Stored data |
- Opening Delimiter -

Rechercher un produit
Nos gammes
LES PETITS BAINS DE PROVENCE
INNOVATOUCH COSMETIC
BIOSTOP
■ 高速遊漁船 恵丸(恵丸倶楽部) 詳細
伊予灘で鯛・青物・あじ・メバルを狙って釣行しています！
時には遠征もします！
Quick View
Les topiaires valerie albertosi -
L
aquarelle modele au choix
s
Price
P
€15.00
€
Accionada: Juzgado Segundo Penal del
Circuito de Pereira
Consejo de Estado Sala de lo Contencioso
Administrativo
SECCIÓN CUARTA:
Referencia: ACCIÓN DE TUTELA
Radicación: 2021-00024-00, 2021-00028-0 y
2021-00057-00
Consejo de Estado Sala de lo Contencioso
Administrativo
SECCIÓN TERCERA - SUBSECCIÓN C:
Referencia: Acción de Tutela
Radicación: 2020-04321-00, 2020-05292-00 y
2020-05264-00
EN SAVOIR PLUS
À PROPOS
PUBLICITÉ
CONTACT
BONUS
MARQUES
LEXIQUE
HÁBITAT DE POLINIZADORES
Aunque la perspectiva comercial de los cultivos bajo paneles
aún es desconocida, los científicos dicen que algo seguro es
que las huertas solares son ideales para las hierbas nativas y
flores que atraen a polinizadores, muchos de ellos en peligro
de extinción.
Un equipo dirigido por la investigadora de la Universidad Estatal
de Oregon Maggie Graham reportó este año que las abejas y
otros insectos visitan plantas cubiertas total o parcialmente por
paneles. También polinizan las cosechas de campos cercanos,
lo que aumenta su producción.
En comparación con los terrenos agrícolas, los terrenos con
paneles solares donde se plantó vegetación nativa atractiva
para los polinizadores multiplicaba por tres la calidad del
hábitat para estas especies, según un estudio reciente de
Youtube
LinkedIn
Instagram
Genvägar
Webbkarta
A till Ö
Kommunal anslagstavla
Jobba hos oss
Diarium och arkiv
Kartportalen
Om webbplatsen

- Closing Delimiter -

Task objective | Write an exact transcription of every entry above.

Exercise solution |
Rechercher un produit
Nos gammes
LES PETITS BAINS DE PROVENCE
INNOVATOUCH COSMETIC
BIOSTOP
■ 高速遊漁船 恵丸(恵丸倶楽部) 詳細
伊予灘で鯛・青物・あじ・メバルを狙って釣行しています！
時には遠征もします！
Quick View
Les topiaires valerie albertosi -
L
aquarelle modele au choix
s
Price
P
€15.00
€
Accionada: Juzgado Segundo Penal del
Circuito de Pereira
Consejo de Estado Sala de lo Contencioso
Administrativo
SECCIÓN CUARTA:
Referencia: ACCIÓN DE TUTELA
Radicación: 2021-00024-00, 2021-00028-0 y
2021-00057-00
Consejo de Estado Sala de lo Contencioso
Administrativo
SECCIÓN TERCERA - SUBSECCIÓN C:
Referencia: Acción de Tutela
Radicación: 2020-04321-00, 2020-05292-00 y
2020-05264-00
EN SAVOIR PLUS
À PROPOS
PUBLICITÉ
CONTACT
BONUS
MARQUES
LEXIQUE
HÁBITAT DE POLINIZADORES
Aunque la perspectiva comercial de los cultivos bajo paneles
aún es desconocida, los científicos dicen que algo seguro es
que las huertas solares son ideales para las hierbas nativas y
flores que atraen a polinizadores, muchos de ellos en peligro
de extinción.
Un equipo dirigido por la investigadora de la Universidad Estatal
de Oregon Maggie Graham reportó este año que las abejas y
otros insectos visitan plantas cubiertas total o parcialmente por
paneles. También polinizan las cosechas de campos cercanos,
lo que aumenta su producción.
En comparación con los terrenos agrícolas, los terrenos con
paneles solares donde se plantó vegetación nativa atractiva
para los polinizadores multiplicaba por tres la calidad del
hábitat para estas especies, según un estudio reciente de
Youtube
LinkedIn
Instagram
Genvägar
Webbkarta
A till Ö
Kommunal anslagstavla
Jobba hos oss
Diarium och arkiv
Kartportalen
Om webbplatsen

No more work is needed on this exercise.